As if to throw more fuel on the fire that is the Adobe Vs. Apple wars, Adobe has launched a small "We Heart Choice" campaign on their website and on third-party media sites. The goal is to educate users about Flash's 'openness' and basically poo-poo Apple's latest slew of restrictions. Here's quick and dirty rundown... Adobe's special new website area has three sections so far.

Dave Courbanou

May 17, 2010

3 Min Read
Apple Showdown: Adobe Launches 'We Heart Choice' Campaign

As if to throw more fuel on the fire that is the Adobe Vs. Apple wars, Adobe has launched a small “We Heart Choice” campaign on their website and on third-party media sites. The goal is to educate users about Flash’s ‘openness’ and basically poo-poo Apple’s latest slew of restrictions. Here’s quick and dirty rundown…

Adobe’s special new website area has three sections so far.

The freedom of choice section is a press-release style rundown of Adobe and what the ‘freedom of choice’ means for them. Adobe asserts that “openness” is that their core support all technology that enables people to ‘openly express themselves and access information where and when they want.’ According to Adobe  “Everyone loses when technological barriers impede the exchange of ideas.”

The ‘Truth about Flash’ section is a small section debunking a few of the things that Apple CEO Steve Jobs had asserted, including statistics on how ubiquitous Flash is, and that Flash’s issues with not being written for ‘touch’ input are simply not true. There’s also some interesting words on the performance of Flash and the CPU intensive nature of it. Adobe admits that Flash consumes CPU power, especially with high-definition video. But Adobe has introduced hardware acceleration in their latest implementation and they’re constantly working on improving Flash.

Also, Flash has a strong track record for secure software design. Adobe says:

The Symantec Global Internet Threat Report for 2009 found that Flash Player had the second lowest number of vulnerabilities of all Internet technologies listed (which included both web plug-ins and browsers). This is significant when you consider that Flash Player is among the most widely distributed and used pieces of software in the world.

#### What you will do:
- A) Translate this sentence from the article above on Adobe's "We Heart Choice" campaign into Spanish: "Adobe’s special new website area has three sections so far."
- B) Pick up the article above on Adobe's "We Heart Choice" campaign and write on from its final sentence.

#### Information supplied:
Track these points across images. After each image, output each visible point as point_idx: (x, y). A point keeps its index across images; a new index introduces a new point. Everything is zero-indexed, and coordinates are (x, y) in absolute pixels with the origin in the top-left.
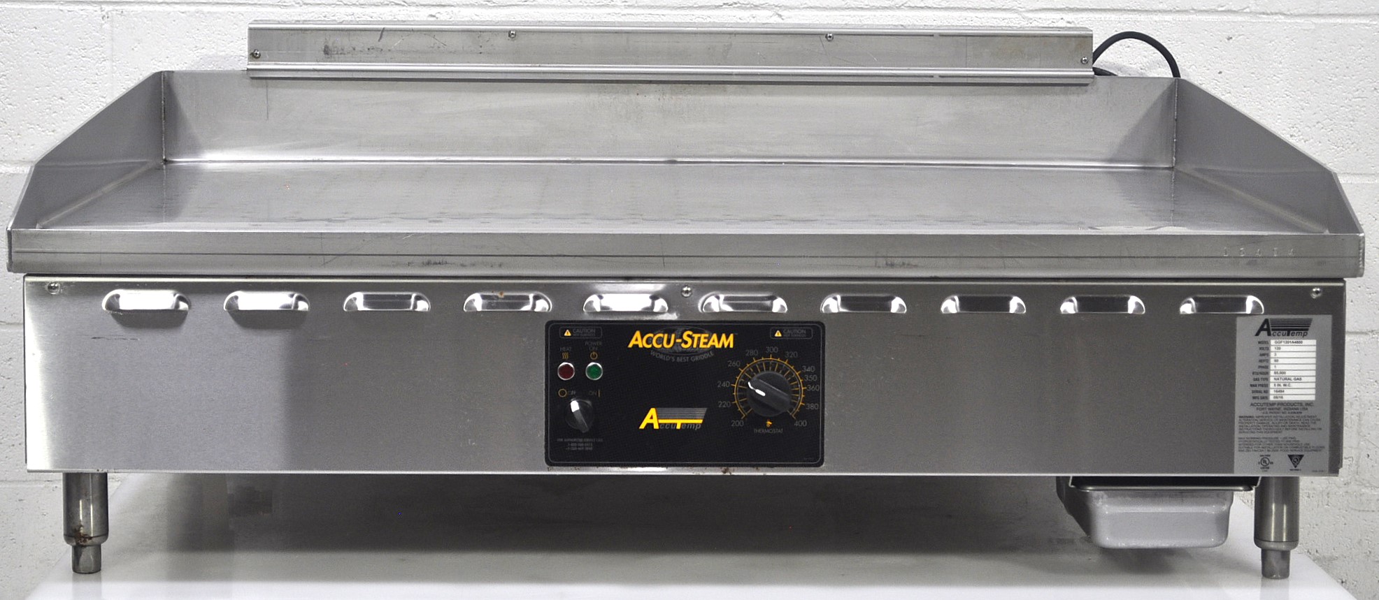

#### Results of the tasks:
- A) El nuevo espacio especial del sitio web de Adobe tiene tres secciones por ahora.

- B)
Coming from Symantec, that has the potential to be some food for though, though no one has really spoken about the security issues with HTML5, a potential alternative to Flash.

Lastly, Chuck Geschke and John Warnock, the Co-founders of Adobe have their own open letter stressing the idea of openness and innovation. It’s not anything anyone would argue with, but the end of the letter has some irony attached with it, whether Adobe realizes it or not…

We believe that Apple…has taken a step that could undermine this next chapter of the web — the chapter in which mobile devices outnumber computers, any individual can be a publisher, and content is accessed anywhere and at any time. In the end, we believe the question is really this: Who controls the World Wide Web? And we believe the answer is: nobody — and everybody, but certainly not a single company.

This story is here merely to outline Adobe’s strategy and counter-attack on Apple, but there’s some irony in the fact that Adobe in some ways has  de-facto ‘control’ of the web because Flash has become so ubiquitous. I’m not here to expound into detail my arguments, I’ve already made them clear. It’s just something to think about. Flip it around.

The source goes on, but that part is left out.